After what seemed like about forty-five minutes (but was probably more like forty-five seconds), the guard got back in his cart and took off to complete his rounds. When it seemed safe, we scrambled out from under the bridge and sprinted back to our gap in the fence, and once on the other side we collapsed into the dewy lawn, laughing so hard we almost peed.
Easily the best time I ever had with Nancy. She didn’t want to come in for some tea. Too high and agitated after all that. We said see ya.
During this same period the klepto was busy letting the air out of my tires at night and writing me creepy notes she stuffed into the vents of my mail slot.

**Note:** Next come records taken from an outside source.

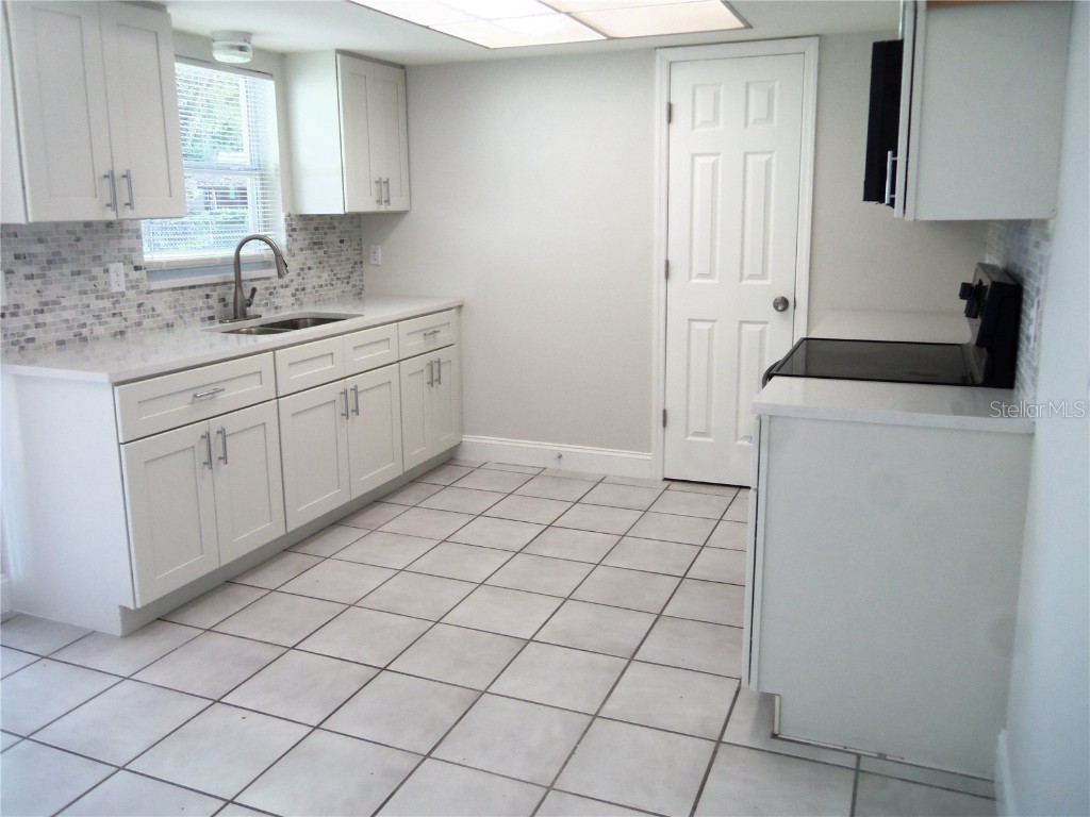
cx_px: 545
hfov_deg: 63.4
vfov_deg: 49.7
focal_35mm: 28
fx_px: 882
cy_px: 408
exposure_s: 1/40
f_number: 3.9
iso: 100
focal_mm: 5.1
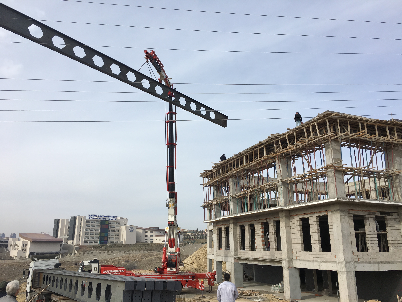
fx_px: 337
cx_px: 201
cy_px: 151
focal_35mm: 29
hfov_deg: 61.7
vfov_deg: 48.2
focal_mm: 4.15
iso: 25
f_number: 2.2
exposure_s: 1/1637
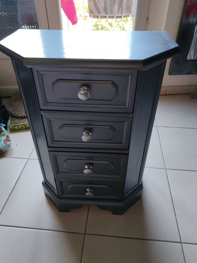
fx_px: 205
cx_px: 98
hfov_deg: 51.4
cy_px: 132
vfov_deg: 65.3
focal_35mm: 27
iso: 320
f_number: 1.9
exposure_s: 1/100
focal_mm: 6.12
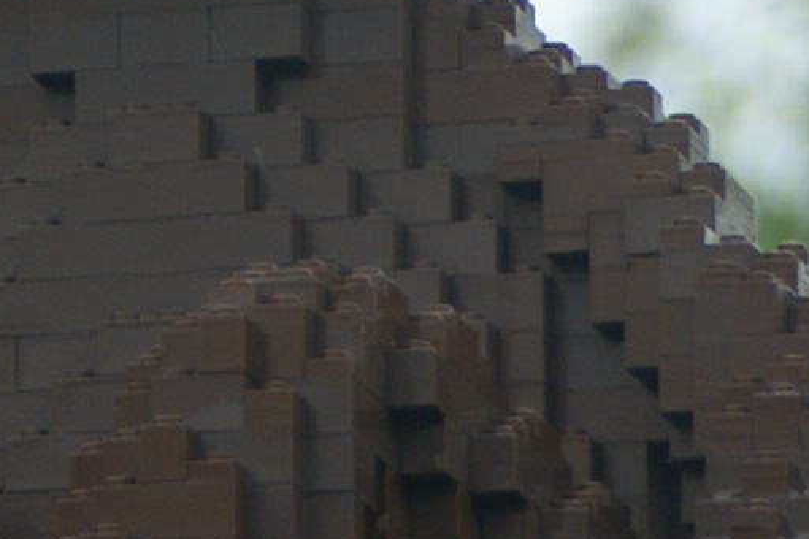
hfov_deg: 2.3
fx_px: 20107
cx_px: -2
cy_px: 103
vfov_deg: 1.5
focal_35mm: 895
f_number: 6.3
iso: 100
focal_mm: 105
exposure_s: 1/160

I was putting a lot of my hopes on Nancy, but school ended, we graduated, and she and I didn’t make contact.
A few months later, I was back from a postgrad summer in England and I called up Nancy to see if she wanted to go to a concert with me. Aaron Copeland’s third symphony, I recall. She said, “You like that stuff?” Declined. It wasn’t Boston Camerata. Too modern probably. And shortly after that we were walking around my neighborhood after a drink at Llywelyn’s, and I invited her in and sat with her on my sofa with my cat hunched on top of it, and I put my arm around her and I finally did kiss her. And she was genuinely surprised, it seemed to me, and got very tense for a few minutes before she got up and said maybe I should ask Debbie out sometime, and she left. And that was the last time I saw her.
Since then, I don’t listen much to renaissance lute music anymore and I had completely forgotten the words to “Rodrigo Martinez” until I looked them up, and all in all I’m very happy with the way things worked out and I hope Nancy is happy too.